(WORKING DATA)

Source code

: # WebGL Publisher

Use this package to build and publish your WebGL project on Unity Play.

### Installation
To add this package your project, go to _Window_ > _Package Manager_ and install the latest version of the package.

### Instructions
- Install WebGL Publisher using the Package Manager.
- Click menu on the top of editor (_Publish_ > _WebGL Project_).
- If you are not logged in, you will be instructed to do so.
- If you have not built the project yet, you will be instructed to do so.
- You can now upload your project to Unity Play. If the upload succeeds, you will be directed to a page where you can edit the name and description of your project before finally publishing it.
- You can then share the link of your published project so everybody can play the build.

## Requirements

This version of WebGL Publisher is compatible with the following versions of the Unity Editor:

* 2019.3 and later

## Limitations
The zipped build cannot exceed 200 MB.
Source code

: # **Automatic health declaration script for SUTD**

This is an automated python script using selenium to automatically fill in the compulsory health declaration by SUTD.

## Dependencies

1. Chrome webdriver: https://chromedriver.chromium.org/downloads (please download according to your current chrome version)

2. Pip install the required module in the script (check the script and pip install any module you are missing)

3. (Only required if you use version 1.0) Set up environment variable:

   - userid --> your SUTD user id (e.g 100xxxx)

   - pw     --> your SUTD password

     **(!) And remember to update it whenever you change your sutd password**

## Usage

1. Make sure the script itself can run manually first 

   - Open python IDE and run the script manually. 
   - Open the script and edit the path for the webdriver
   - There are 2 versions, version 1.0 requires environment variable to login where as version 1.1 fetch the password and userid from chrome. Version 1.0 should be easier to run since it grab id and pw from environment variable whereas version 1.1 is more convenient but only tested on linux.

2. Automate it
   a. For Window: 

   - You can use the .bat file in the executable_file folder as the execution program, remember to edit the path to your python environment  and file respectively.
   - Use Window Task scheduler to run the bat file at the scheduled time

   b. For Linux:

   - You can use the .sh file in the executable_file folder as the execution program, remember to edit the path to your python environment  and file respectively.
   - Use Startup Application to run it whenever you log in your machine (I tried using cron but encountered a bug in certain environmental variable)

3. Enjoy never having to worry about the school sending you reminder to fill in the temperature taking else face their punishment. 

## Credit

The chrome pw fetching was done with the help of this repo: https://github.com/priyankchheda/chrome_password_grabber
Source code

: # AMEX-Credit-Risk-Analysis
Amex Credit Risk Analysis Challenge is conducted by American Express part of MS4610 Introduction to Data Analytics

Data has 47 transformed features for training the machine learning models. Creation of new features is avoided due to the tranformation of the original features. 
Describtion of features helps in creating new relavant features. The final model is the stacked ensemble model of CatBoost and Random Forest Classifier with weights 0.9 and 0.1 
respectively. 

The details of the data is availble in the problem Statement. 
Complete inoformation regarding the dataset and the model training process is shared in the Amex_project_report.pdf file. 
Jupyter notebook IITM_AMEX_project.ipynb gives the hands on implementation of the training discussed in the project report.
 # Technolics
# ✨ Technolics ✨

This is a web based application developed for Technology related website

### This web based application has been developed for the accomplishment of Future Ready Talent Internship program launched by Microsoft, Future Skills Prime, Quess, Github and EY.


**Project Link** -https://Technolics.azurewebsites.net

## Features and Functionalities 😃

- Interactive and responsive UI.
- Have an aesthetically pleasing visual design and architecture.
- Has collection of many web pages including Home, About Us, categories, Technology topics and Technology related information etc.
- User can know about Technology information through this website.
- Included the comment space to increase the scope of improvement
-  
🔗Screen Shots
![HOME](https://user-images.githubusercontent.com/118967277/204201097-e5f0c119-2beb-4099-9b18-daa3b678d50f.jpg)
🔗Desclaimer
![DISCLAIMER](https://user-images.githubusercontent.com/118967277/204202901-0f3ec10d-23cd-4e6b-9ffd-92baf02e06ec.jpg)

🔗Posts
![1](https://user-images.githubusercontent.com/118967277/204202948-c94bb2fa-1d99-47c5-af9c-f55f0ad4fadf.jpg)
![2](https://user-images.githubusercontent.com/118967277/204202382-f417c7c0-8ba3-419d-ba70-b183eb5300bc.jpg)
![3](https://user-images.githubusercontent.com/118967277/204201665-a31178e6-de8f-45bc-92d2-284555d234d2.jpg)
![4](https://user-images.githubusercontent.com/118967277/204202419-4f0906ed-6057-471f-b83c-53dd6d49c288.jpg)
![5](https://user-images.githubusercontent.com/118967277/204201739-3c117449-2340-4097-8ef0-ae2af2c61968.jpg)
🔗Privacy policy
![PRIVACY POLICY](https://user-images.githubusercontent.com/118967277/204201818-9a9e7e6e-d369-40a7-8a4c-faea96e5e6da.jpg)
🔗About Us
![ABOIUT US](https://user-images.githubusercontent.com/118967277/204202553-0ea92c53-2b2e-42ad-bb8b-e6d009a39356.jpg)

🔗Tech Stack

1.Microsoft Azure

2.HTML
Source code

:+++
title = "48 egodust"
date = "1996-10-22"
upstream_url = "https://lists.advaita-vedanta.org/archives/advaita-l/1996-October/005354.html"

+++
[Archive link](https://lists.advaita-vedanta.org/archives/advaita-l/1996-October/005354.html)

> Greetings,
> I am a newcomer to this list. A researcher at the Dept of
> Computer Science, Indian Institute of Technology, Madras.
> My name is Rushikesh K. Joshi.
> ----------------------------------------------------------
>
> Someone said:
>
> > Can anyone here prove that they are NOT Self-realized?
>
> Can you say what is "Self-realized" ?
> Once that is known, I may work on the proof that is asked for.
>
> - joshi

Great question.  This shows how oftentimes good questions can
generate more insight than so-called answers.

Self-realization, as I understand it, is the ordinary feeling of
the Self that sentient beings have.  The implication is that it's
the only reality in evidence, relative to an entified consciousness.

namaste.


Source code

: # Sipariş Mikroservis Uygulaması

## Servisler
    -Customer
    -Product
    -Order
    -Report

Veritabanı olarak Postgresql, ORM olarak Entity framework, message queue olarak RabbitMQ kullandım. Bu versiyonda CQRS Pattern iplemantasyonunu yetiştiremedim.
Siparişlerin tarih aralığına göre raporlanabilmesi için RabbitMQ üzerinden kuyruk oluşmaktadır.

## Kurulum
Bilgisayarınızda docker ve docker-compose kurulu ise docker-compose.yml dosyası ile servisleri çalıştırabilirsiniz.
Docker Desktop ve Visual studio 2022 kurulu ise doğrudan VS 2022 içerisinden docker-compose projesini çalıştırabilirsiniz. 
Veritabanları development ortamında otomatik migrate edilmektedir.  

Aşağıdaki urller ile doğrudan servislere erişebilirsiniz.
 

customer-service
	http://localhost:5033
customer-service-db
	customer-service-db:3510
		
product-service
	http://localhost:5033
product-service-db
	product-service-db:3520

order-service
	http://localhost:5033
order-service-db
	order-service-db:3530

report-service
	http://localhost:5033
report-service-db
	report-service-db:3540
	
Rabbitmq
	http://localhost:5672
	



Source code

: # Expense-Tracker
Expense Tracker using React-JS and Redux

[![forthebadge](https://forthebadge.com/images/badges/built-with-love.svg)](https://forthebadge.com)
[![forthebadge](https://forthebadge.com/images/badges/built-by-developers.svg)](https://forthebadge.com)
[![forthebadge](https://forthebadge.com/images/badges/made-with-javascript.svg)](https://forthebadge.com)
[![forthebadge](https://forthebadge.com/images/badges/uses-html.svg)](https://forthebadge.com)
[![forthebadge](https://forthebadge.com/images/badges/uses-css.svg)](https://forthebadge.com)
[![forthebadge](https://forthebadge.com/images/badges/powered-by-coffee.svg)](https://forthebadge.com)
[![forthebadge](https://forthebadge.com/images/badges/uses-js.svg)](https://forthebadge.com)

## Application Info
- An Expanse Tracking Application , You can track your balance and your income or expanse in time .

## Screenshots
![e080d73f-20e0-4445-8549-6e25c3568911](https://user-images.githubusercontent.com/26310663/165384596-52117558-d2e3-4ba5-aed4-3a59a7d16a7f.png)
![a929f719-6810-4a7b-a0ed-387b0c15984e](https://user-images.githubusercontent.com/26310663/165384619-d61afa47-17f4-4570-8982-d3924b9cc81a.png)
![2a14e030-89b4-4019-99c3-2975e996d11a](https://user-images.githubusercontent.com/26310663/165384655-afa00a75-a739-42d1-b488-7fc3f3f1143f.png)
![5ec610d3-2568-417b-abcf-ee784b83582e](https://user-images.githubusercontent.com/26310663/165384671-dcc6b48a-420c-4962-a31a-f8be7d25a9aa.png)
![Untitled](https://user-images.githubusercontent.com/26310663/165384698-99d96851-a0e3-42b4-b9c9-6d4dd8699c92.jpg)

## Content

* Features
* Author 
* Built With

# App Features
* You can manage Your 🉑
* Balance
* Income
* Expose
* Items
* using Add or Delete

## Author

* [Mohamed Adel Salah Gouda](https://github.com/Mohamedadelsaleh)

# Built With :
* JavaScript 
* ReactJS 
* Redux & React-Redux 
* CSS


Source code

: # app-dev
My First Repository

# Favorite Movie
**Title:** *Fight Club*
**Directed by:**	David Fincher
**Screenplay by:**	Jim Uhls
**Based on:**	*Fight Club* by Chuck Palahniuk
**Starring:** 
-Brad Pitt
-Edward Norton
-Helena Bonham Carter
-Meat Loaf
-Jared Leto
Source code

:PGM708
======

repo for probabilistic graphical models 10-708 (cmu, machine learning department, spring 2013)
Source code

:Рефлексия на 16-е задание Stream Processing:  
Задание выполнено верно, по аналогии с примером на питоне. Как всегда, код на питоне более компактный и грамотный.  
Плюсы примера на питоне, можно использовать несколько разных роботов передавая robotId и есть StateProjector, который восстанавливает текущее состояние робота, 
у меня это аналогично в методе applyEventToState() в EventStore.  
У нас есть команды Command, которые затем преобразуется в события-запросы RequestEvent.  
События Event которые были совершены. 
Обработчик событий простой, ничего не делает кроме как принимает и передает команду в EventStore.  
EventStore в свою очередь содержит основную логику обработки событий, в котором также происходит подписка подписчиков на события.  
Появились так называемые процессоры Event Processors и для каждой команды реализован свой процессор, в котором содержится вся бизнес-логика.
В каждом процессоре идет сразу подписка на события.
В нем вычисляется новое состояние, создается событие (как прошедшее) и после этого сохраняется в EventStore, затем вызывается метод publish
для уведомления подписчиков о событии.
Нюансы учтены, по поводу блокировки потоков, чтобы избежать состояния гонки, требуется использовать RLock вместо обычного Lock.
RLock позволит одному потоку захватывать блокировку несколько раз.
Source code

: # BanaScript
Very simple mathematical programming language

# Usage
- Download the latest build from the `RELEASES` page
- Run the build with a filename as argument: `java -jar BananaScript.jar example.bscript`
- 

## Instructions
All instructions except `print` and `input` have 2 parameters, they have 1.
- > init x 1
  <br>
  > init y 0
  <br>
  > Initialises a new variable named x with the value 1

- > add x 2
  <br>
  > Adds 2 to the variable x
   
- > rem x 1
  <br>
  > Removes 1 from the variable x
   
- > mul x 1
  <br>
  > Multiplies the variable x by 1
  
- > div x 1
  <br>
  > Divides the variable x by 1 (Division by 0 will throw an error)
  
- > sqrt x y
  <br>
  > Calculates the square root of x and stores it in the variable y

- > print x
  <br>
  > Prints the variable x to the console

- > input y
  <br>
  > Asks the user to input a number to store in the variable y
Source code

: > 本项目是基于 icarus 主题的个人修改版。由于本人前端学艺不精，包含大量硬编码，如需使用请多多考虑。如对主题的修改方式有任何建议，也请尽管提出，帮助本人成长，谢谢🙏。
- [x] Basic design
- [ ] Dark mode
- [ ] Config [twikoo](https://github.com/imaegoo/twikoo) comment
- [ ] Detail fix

(End WORKING DATA)

EXERCISE OBJECTIVE:
Where a line of the data above includes "использовать", copy that line.

RESULT:
Плюсы примера на питоне, можно использовать несколько разных роботов передавая robotId и есть StateProjector, который восстанавливает текущее состояние робота, 
Нюансы учтены, по поводу блокировки потоков, чтобы избежать состояния гонки, требуется использовать RLock вместо обычного Lock.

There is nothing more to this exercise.